Ref: https://en.wikipedia.org/wiki/Forward_measure

I am trying to understand how to move from risk neutral measure $Q$ to T-Forward measure $Q_T$.

It appears we can move from one measure to another using the "Radon-Nikodym derivative $\frac{dQ_T}{dQ}$, i.e

$$P(t,T) = E_Q [ \frac{B(t)}{B(T)} ] = E_{Q_T} [\frac{B(t)}{B(T)} \frac{dQ_T}{dQ} ] $$

What I dont understand is how you deduce what $\frac{dQ_T}{dQ}$ is. Wikipedia states it is the following, but im not sure how?

$$ \frac{dQ_T}{dQ} = \frac{B(t)P(T,T)}{B(T)P(t,T)} = 1$$

In this example P(t,T) is the price of a zero coupon bond at time t for maturity T

Answer 1

I think your statement has a typo. I can't find the statement you made in the article you cite.
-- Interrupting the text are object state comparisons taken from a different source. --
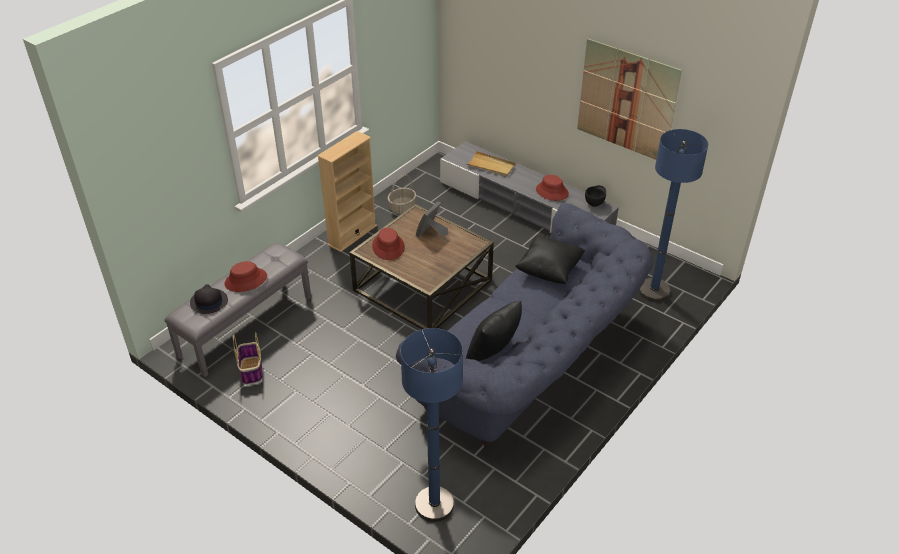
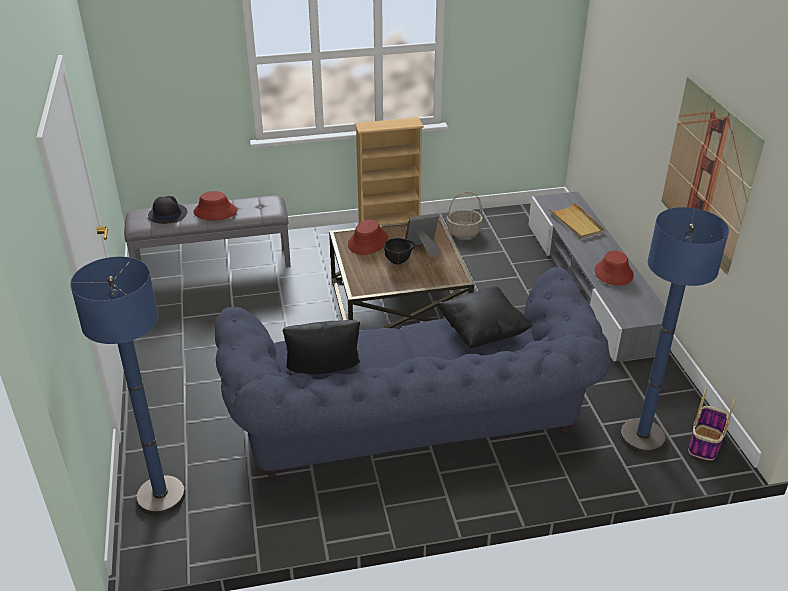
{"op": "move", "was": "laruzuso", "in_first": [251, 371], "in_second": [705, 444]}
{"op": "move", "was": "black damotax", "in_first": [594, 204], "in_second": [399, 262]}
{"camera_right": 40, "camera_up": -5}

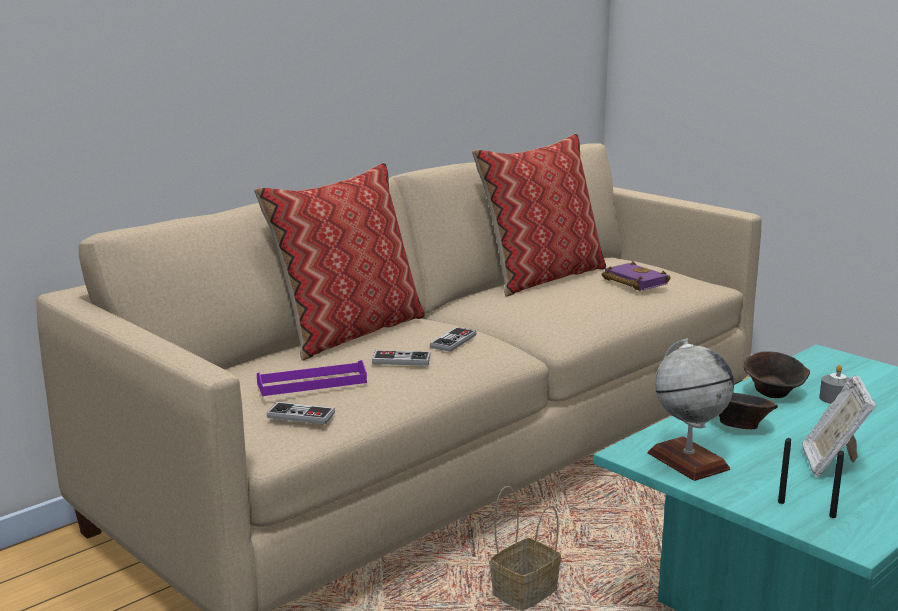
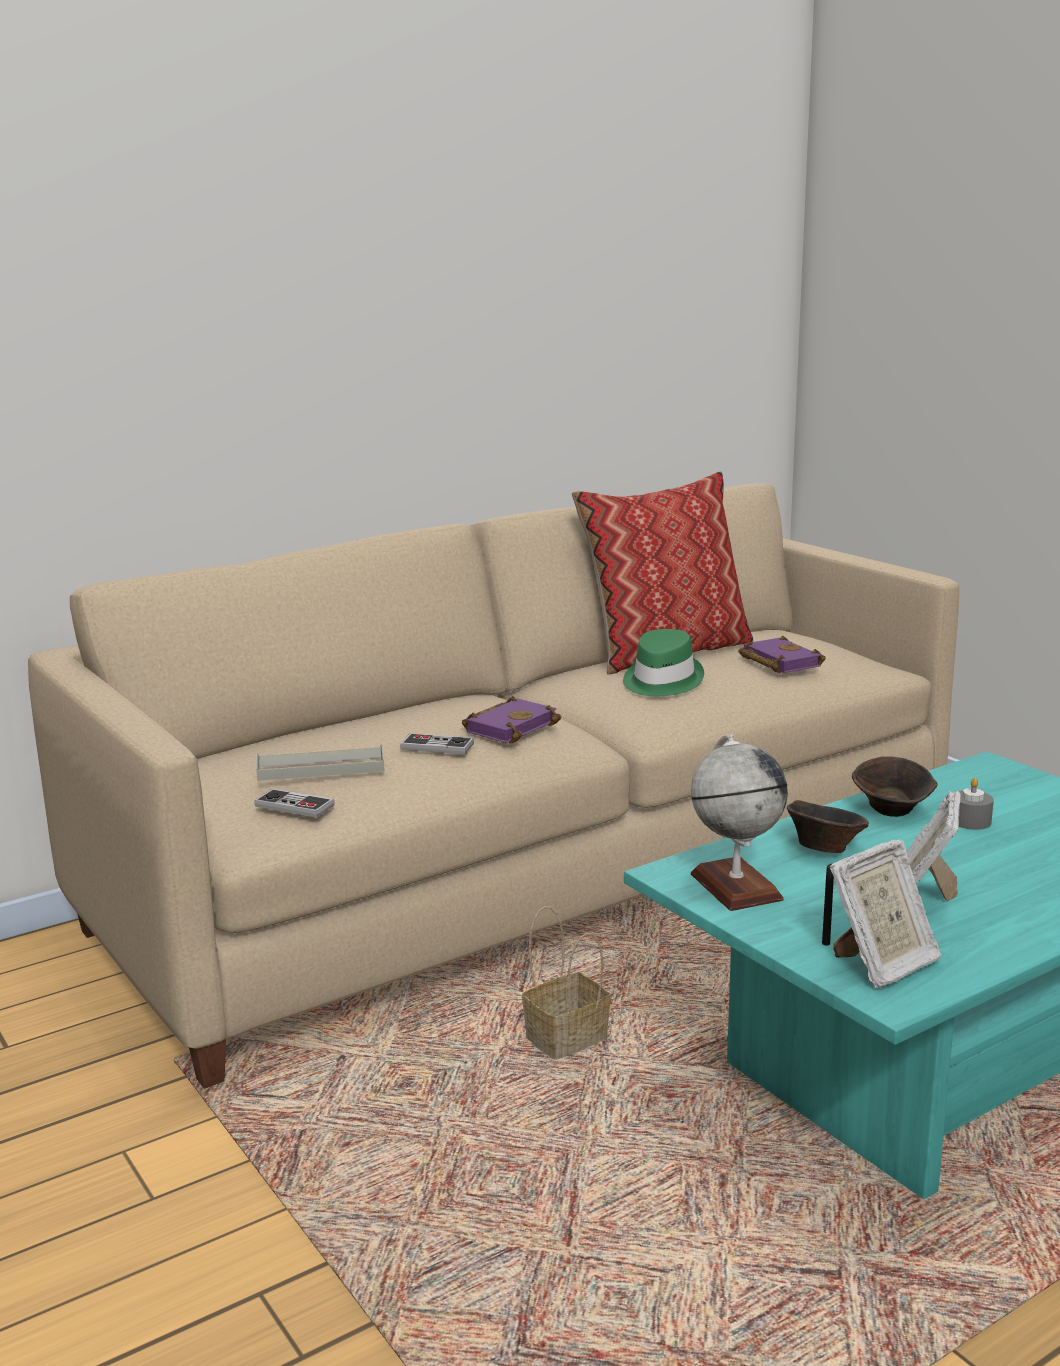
{"op": "delete", "was": "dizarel", "in_first": [348, 332]}
{"op": "insert", "now": "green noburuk", "in_second": [661, 681]}
{"op": "replace", "was": "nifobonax", "now": "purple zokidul", "in_first": [453, 341], "in_second": [510, 727]}
{"op": "replace", "was": "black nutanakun", "now": "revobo", "in_first": [832, 516], "in_second": [882, 965]}
{"op": "recolor", "was": "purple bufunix", "now": "grey bufunix", "in_first": [312, 383], "in_second": [321, 769]}
{"camera_right": 10, "camera_up": 0}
The forward measure is the measure induced by using a bond as the numeraire instead of the risk free asset. Letting $H(X_T)$ be the payoff function for an asset $X_t$,

$$ \tilde{\mathbb{E}}\left[\frac{B(t)H(X_T)}{B(T)}\right]=P(t, T)\tilde{\mathbb{E}}\left[\frac{B(t)}{B(T)P(t, T)} H(X_T) \right] $$ $$=P(t, T)\tilde{\mathbb{E}}\left[\frac{B(t)P(T, T)}{B(T)P(t, T)} H(X_T) \right]$$ $\frac{P(s, T)}{B(s)}$ is a martingale under the risk neutral measure,and so the following holds:

$$\tilde{\mathbb{E}}\left[\frac{P(T, T)}{B(T)}\right]=\frac{P(t, T)}{B(t)}$$

Rearranging, it becomes clear that $\frac{B(t)P(T, T)}{B(T)P(t, T)} $ is a martingale with expectation one and is thus mathematically able to be a Radon-Nikodym derivative. Hence the pricing formula can be written as follows: $$g(X_t, t)=P(t, T)\hat{\mathbb{E}}\left[H(X_T) \right]$$

In practice, the dynamics of $X_T$ are often postulated under the T-Forward measure without the intermediary risk-neutral step.